What else – much of US agriculture is facing an over-supply problem so what could that foretell? How about an agri-version of the US who after killing the EU continental energy supply (and blowing up Nordstream for good measure) now is demanding that Europe buy their over-priced LNG or face tariffs. US over-supply is a direct result of aggressive govt subsidies – if the US does this it’s good, anyone else it’s bad.
I would bet that almost all Alberta a grain farmers, and every single living Alberta rancher, have voted for conservative parties in every election since the province was admitted to Confederation. They were worried every step of the way, and they voted for this outcome every step of the way. I don’t care what happens to them.
Unfortunately this isn’t about them getting their just deserts, it’s about the rest of us getting screwed by their shitty low information voting habits.
Truly, but at least they may get their just deserts while the rest of us are screwed. As I keep saying in other related contexts, that’s the only consolation we are liable to get. We may as well enjoy it.
This.
Danielle Smith is all hat and no cattle. This is going to cause inflation to go up even more, and Danielle Smith doesn’t see that.

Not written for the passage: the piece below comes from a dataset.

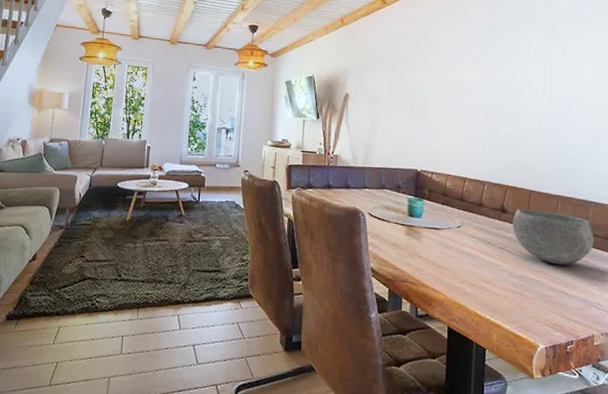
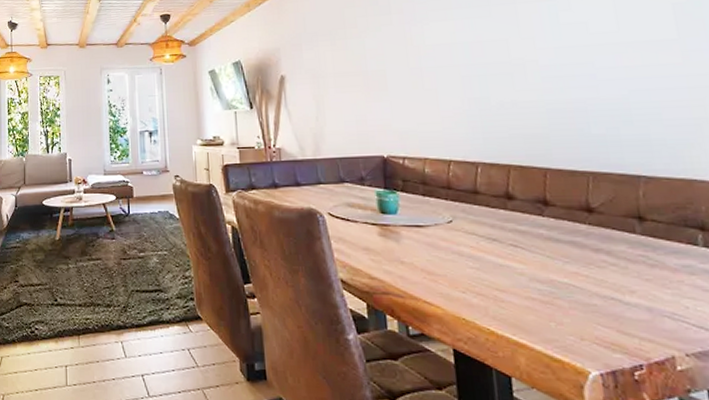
bowl: present [512,208,595,265] -> none [524,193,653,263]

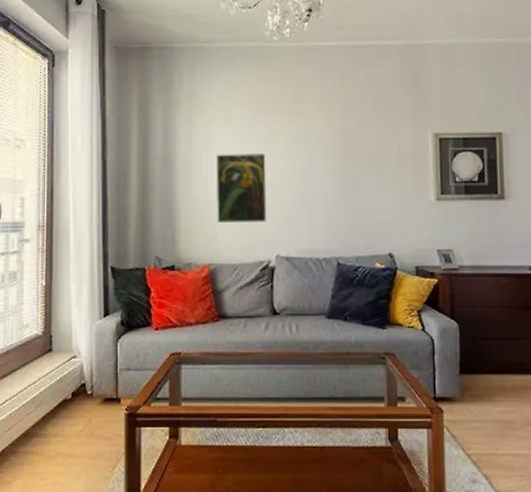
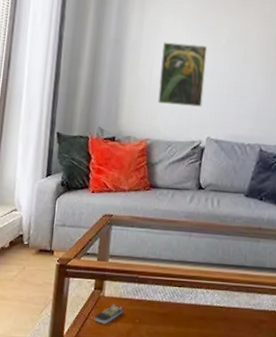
remote control: none [172,454,203,477] -> present [94,305,123,324]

So true. You have only one customer, you are a price taker, not a price maker. Any teenager taking an economics class could tell you that. What is it with these Conservative Prime Ministers? Diefenbaker dismantled the AVRO Arrow, Harper gave away the Wheat Board and Mulroney made Canada nothing more than a vassal state to the U.S. and our new vassal overlord will not be as benign as the last. Why do we keep electing Conservative Governments that appear to hate this country?
I just cannot understand how a country like ours is an industry branch to the Brazilians and Americans.